Convenience access to function name.

Methods

def create(
    cls,
    id: str,
    name: str,
    arguments: str
)ToolCall

Create a ToolCall with the given parameters.

def execute(self)Any

Execute the tool call by invoking the mapped Python function.

Returns

The return value of the tool function.

Raises
ToolExecutionError

If no function is mapped to this tool call.

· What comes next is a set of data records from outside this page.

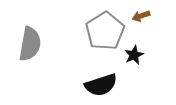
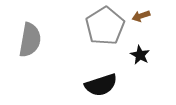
gray pentagon: moved 5 px up
gray semicircle: moved 4 px up
black star: moved 6 px right; rotated 18 degrees counterclockwise
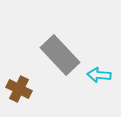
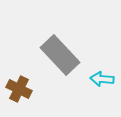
cyan arrow: moved 3 px right, 4 px down
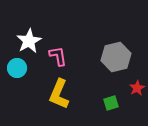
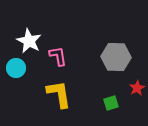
white star: rotated 15 degrees counterclockwise
gray hexagon: rotated 16 degrees clockwise
cyan circle: moved 1 px left
yellow L-shape: rotated 148 degrees clockwise
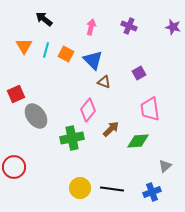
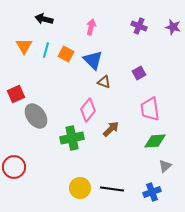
black arrow: rotated 24 degrees counterclockwise
purple cross: moved 10 px right
green diamond: moved 17 px right
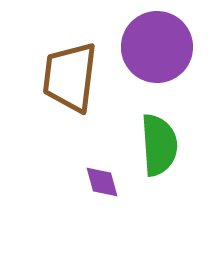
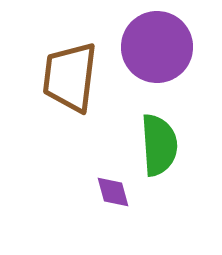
purple diamond: moved 11 px right, 10 px down
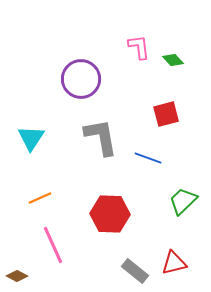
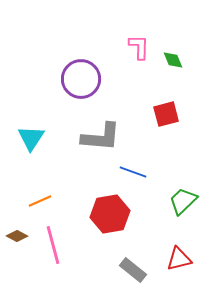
pink L-shape: rotated 8 degrees clockwise
green diamond: rotated 20 degrees clockwise
gray L-shape: rotated 105 degrees clockwise
blue line: moved 15 px left, 14 px down
orange line: moved 3 px down
red hexagon: rotated 12 degrees counterclockwise
pink line: rotated 9 degrees clockwise
red triangle: moved 5 px right, 4 px up
gray rectangle: moved 2 px left, 1 px up
brown diamond: moved 40 px up
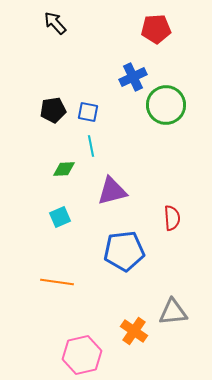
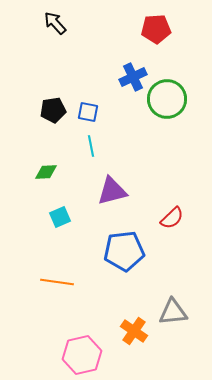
green circle: moved 1 px right, 6 px up
green diamond: moved 18 px left, 3 px down
red semicircle: rotated 50 degrees clockwise
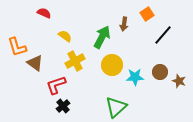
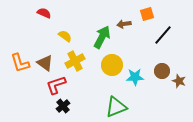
orange square: rotated 16 degrees clockwise
brown arrow: rotated 72 degrees clockwise
orange L-shape: moved 3 px right, 16 px down
brown triangle: moved 10 px right
brown circle: moved 2 px right, 1 px up
green triangle: rotated 20 degrees clockwise
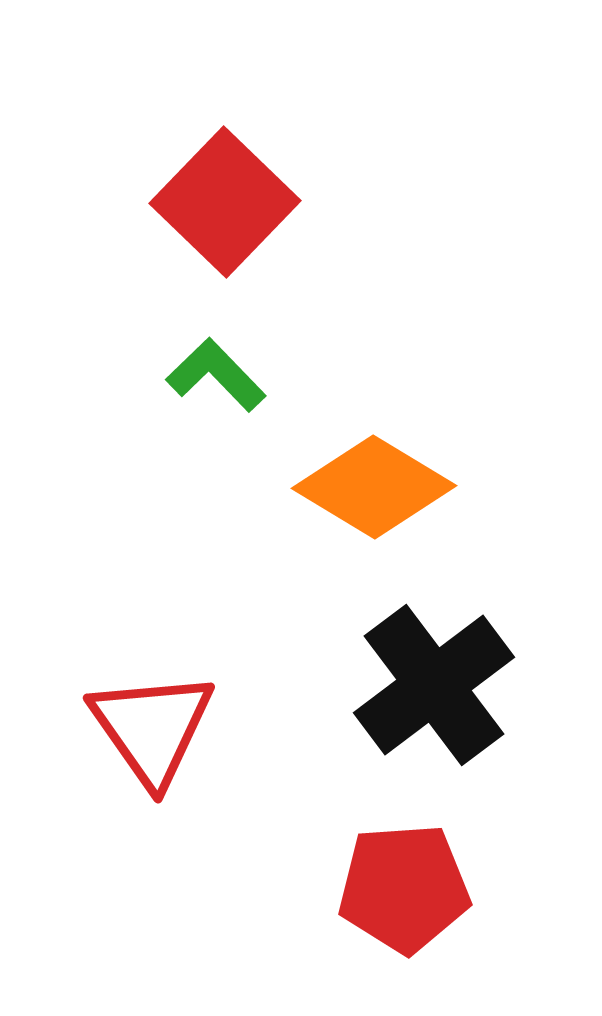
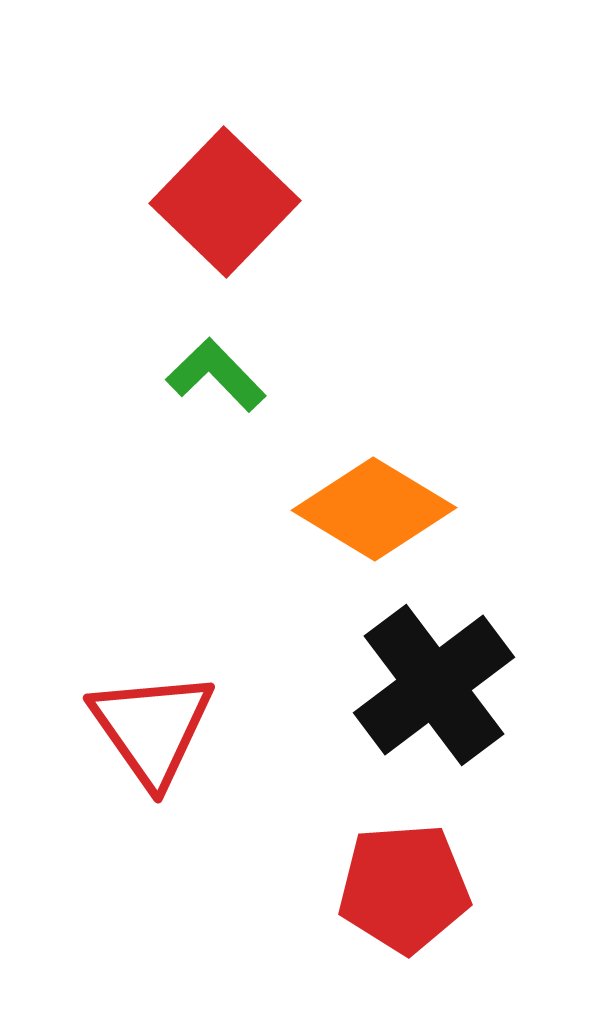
orange diamond: moved 22 px down
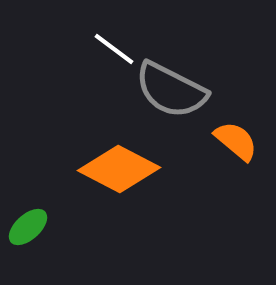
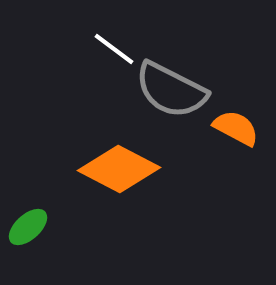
orange semicircle: moved 13 px up; rotated 12 degrees counterclockwise
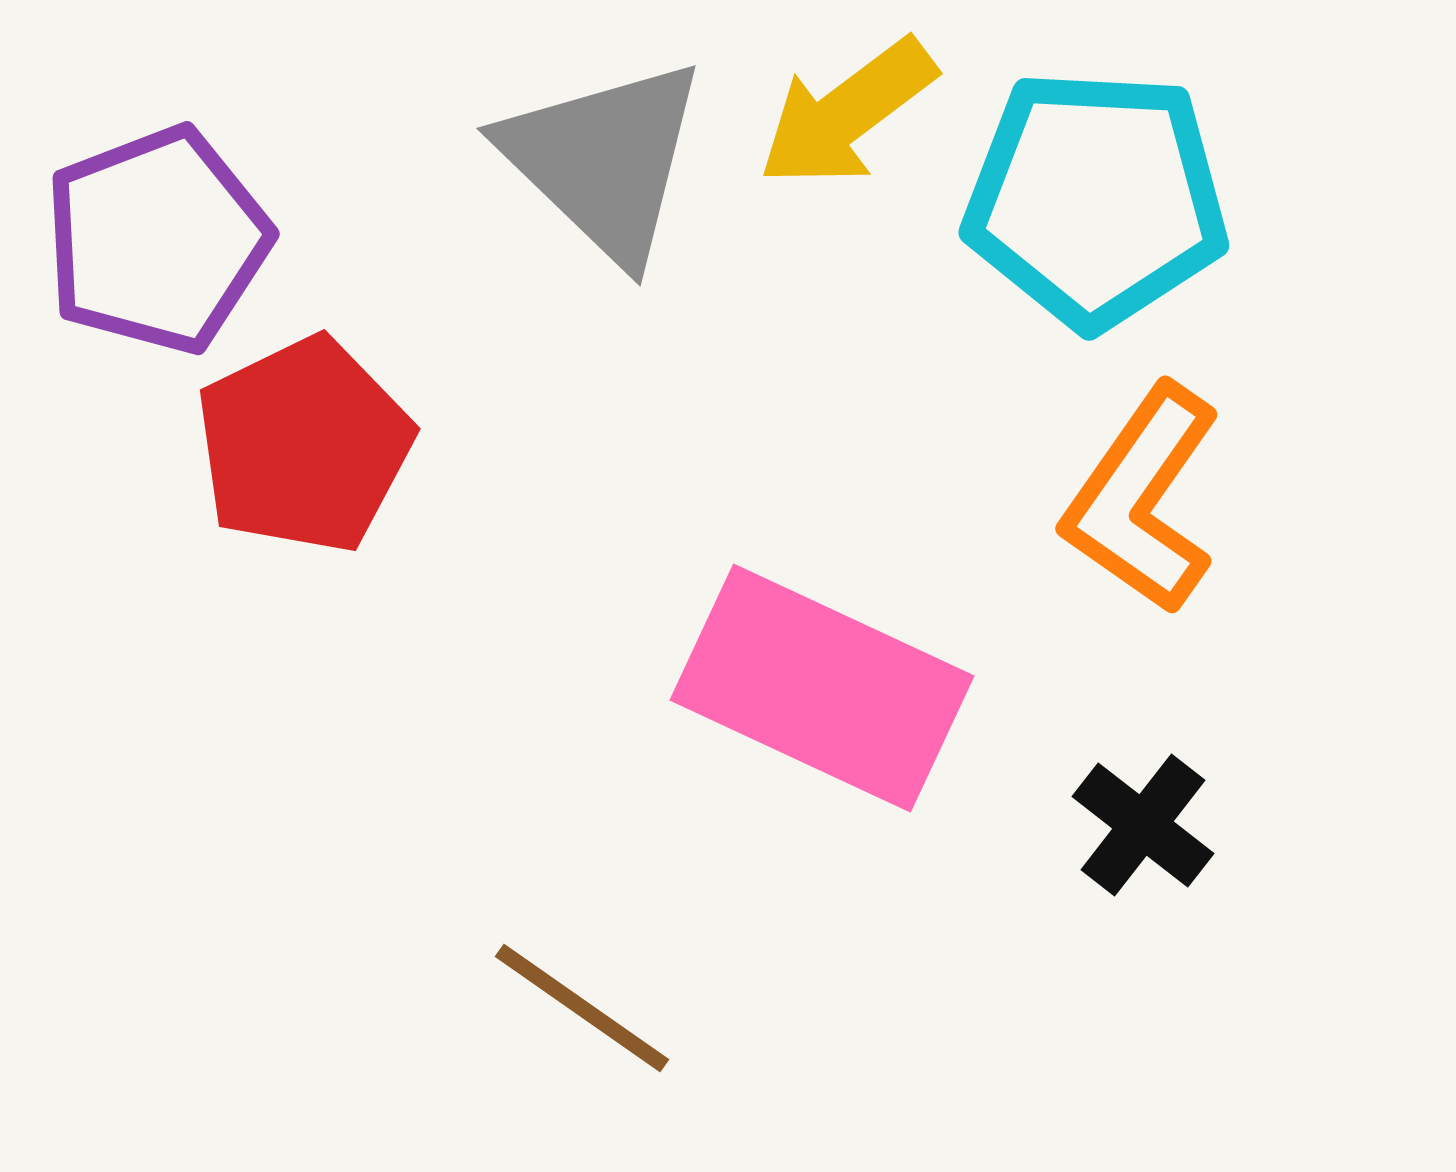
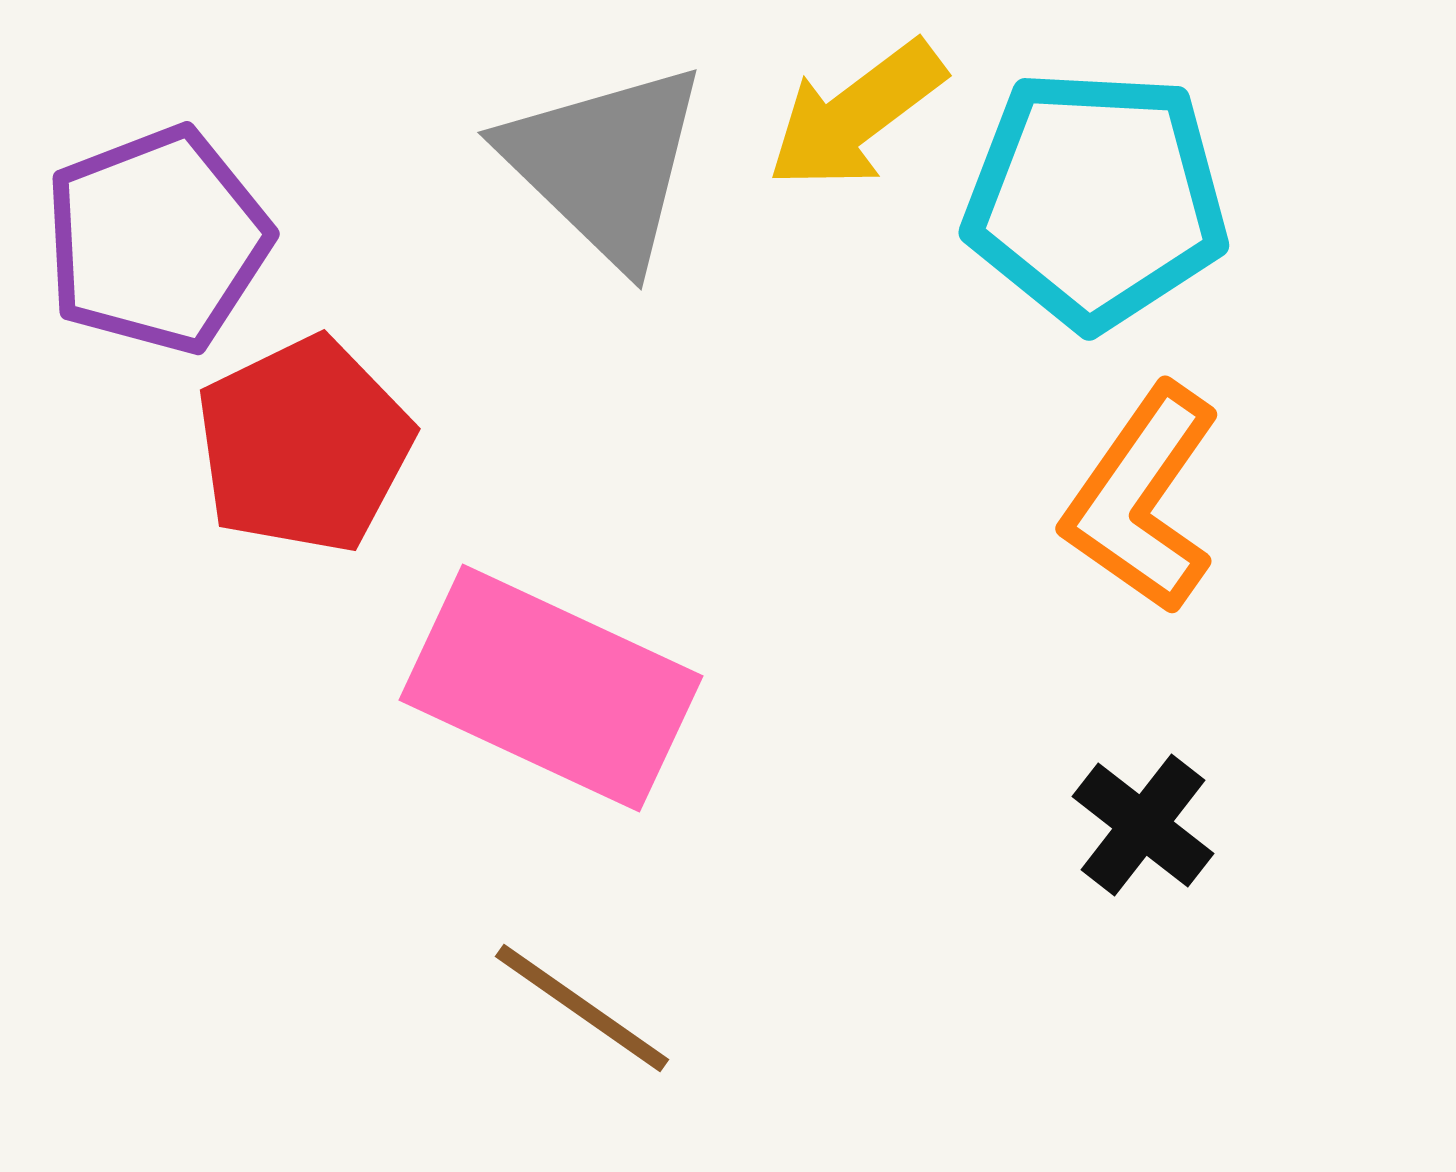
yellow arrow: moved 9 px right, 2 px down
gray triangle: moved 1 px right, 4 px down
pink rectangle: moved 271 px left
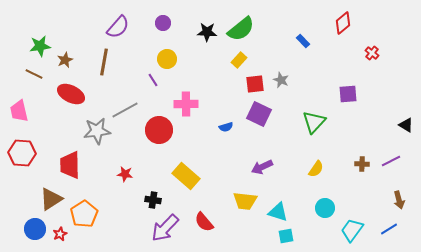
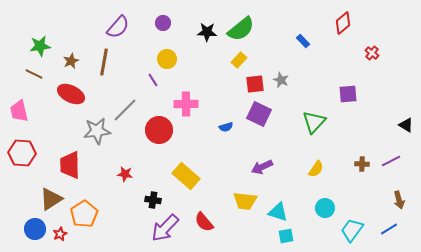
brown star at (65, 60): moved 6 px right, 1 px down
gray line at (125, 110): rotated 16 degrees counterclockwise
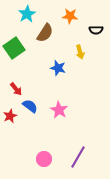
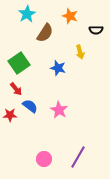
orange star: rotated 14 degrees clockwise
green square: moved 5 px right, 15 px down
red star: moved 1 px up; rotated 24 degrees clockwise
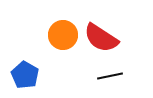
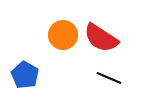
black line: moved 1 px left, 2 px down; rotated 35 degrees clockwise
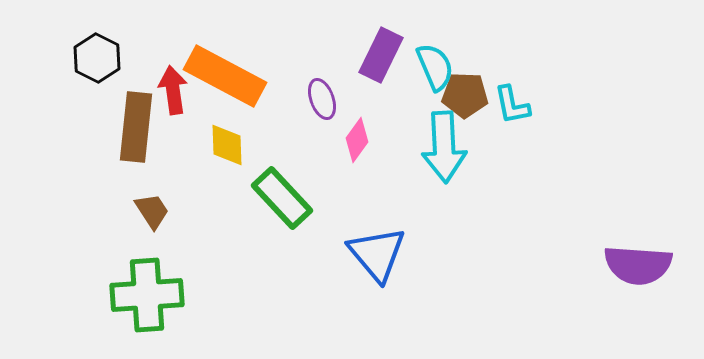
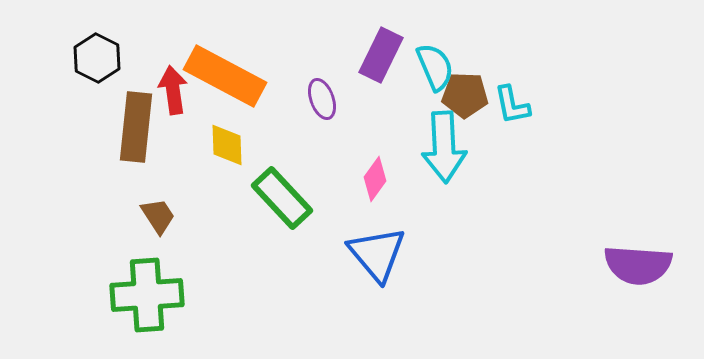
pink diamond: moved 18 px right, 39 px down
brown trapezoid: moved 6 px right, 5 px down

def execute_async(self)Any

Execute the tool call asynchronously.

Awaits coroutine functions directly. Runs sync functions in an executor to avoid blocking the event loop.

Returns

The return value of the tool function.

Raises
ToolExecutionError

If no function is mapped to this tool call.


class ToolCallFunction

ToolCallFunction(
    self,
    name: str,
    arguments: str
)

Function name and arguments within a tool call.

Attributes
name

Name of the function to call.

arguments

JSON string of arguments to pass.

Quick Reference

Methods

Method Description
arguments_parsed() Parse arguments as dict

Methods

def arguments_parsed(self)dict

Parse arguments as dict. Returns empty dict on parse failure.


class ToolResult

ToolResult(
    self,
    tool_call_id: str,
    content: str,
    is_error: bool = False
)

Result of a tool execution.

Added back to the conversation history so the model can incorporate the tool output in its next response.

Attributes
tool_call_id

ID of the tool call this is responding to.

content

The tool's output/result.

is_error

Whether this result represents an error.

Example
>>> # Execute tool and add result
>>> result = execute_tool(tool.function.name, tool.function.arguments_parsed())
>>> # Tool results are added to the conversation automatically during generation

Quick Reference

Methods

Method Description
to_message() Convert to OpenAI message format.

Methods

def to_message(self)dict

Convert to OpenAI message format.


class ToolState

ToolState(
    self,
    status: str,
    input: dict | None = None,
    title: str | None = None,
    output: str | None = None,
    error: str | None = None,
    metadata: dict | None = None,
    time_start: float | None = None,
    time_end: float | None = None
)

Tool execution state for streaming UIs.

Provides state tracking for live UI updates during tool execution.

Attributes
status

Current status (pending, running, completed, error).

title

Human-readable title for UI display.

input

Parsed input arguments (dict, not JSON string).

output

Tool result (when completed).

error

Error message (when error).

metadata

Additional metadata for UI display.

time_start

When execution started (Unix timestamp).

time_end

When execution ended (Unix timestamp).

Example - Streaming updates
>>> # Tool starts
>>> state = ToolState(status="running", title="Searching...", input={"query": "python"})
>>>
>>> # Tool completes
>>> state = ToolState(
...     status="completed",
...     title="Found 10 results",
...     input={"query": "python"},
...     output="1. Python docs\n2. ...",
... )

class ToolStatus

Constants for tool execution status.